Give back exactly the lines of the data below, starting with the line that has "内，我们还提供非常完善的售后服务，以确保客户" and going on through the line that has "du psychanalyste. Ils".

[[ Dataset excerpts open ]]

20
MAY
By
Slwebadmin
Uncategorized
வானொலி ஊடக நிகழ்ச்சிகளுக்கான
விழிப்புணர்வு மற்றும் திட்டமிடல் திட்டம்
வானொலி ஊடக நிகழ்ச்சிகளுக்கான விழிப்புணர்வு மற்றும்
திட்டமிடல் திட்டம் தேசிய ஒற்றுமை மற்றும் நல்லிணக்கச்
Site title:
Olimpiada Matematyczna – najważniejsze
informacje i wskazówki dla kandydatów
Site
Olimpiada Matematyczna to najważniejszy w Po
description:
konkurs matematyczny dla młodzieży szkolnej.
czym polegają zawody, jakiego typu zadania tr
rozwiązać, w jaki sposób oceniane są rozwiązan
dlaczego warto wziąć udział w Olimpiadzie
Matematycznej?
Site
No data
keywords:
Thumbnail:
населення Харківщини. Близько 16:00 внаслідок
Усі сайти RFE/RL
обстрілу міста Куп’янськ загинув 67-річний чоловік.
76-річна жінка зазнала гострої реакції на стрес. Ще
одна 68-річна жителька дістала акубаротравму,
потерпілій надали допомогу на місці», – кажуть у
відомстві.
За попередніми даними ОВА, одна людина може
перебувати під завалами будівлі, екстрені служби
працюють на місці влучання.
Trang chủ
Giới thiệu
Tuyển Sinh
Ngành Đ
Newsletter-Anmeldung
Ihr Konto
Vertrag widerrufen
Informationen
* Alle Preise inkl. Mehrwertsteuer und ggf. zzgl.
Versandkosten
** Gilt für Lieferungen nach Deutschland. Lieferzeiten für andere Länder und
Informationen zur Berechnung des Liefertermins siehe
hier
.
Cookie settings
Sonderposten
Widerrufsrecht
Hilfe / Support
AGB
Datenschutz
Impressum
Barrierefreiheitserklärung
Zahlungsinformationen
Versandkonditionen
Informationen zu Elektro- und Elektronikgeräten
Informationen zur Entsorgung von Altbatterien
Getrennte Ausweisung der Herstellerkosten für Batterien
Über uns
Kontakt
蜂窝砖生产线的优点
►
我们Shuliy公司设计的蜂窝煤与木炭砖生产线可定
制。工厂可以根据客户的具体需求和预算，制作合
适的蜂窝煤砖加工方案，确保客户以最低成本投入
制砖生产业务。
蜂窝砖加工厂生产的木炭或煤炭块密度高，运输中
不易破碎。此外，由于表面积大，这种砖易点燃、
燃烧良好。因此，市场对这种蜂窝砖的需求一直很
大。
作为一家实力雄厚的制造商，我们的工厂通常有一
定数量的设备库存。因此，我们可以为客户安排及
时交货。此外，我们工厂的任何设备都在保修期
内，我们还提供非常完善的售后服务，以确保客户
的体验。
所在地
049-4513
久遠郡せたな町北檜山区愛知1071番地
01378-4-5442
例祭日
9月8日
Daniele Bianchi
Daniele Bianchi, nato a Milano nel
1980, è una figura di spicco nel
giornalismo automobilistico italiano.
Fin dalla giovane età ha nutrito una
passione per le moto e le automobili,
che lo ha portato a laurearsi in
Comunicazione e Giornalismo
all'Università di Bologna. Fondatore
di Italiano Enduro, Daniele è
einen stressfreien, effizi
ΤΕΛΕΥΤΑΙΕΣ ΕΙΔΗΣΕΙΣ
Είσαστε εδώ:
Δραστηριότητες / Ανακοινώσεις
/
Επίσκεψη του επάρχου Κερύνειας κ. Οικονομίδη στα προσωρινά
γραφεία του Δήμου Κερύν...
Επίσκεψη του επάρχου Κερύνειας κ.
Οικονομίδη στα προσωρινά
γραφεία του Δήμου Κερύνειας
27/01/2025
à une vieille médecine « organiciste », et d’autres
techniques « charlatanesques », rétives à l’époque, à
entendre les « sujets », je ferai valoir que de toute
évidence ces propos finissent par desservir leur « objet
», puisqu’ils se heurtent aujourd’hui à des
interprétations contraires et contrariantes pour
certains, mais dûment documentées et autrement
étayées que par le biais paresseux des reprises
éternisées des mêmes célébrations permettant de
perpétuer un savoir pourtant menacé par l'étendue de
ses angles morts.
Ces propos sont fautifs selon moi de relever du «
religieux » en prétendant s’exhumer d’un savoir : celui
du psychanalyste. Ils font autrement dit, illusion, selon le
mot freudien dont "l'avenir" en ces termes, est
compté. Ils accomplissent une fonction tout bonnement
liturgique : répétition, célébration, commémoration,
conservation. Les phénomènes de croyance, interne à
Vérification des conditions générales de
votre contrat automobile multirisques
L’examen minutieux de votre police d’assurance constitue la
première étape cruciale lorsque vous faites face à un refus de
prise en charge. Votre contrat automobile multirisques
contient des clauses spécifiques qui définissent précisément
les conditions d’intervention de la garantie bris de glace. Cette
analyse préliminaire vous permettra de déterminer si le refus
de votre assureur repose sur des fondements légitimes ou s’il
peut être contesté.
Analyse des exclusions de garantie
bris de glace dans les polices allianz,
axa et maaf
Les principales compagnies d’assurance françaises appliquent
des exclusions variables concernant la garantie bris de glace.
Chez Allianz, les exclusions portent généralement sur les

[[ Dataset excerpts closed ]]

#### Answer to the problem:
内，我们还提供非常完善的售后服务，以确保客户
的体验。
所在地
049-4513
久遠郡せたな町北檜山区愛知1071番地
01378-4-5442
例祭日
9月8日
Daniele Bianchi
Daniele Bianchi, nato a Milano nel
1980, è una figura di spicco nel
giornalismo automobilistico italiano.
Fin dalla giovane età ha nutrito una
passione per le moto e le automobili,
che lo ha portato a laurearsi in
Comunicazione e Giornalismo
all'Università di Bologna. Fondatore
di Italiano Enduro, Daniele è
einen stressfreien, effizi
ΤΕΛΕΥΤΑΙΕΣ ΕΙΔΗΣΕΙΣ
Είσαστε εδώ:
Δραστηριότητες / Ανακοινώσεις
/
Επίσκεψη του επάρχου Κερύνειας κ. Οικονομίδη στα προσωρινά
γραφεία του Δήμου Κερύν...
Επίσκεψη του επάρχου Κερύνειας κ.
Οικονομίδη στα προσωρινά
γραφεία του Δήμου Κερύνειας
27/01/2025
à une vieille médecine « organiciste », et d’autres
techniques « charlatanesques », rétives à l’époque, à
entendre les « sujets », je ferai valoir que de toute
évidence ces propos finissent par desservir leur « objet
», puisqu’ils se heurtent aujourd’hui à des
interprétations contraires et contrariantes pour
certains, mais dûment documentées et autrement
étayées que par le biais paresseux des reprises
éternisées des mêmes célébrations permettant de
perpétuer un savoir pourtant menacé par l'étendue de
ses angles morts.
Ces propos sont fautifs selon moi de relever du «
religieux » en prétendant s’exhumer d’un savoir : celui
du psychanalyste. Ils font autrement dit, illusion, selon le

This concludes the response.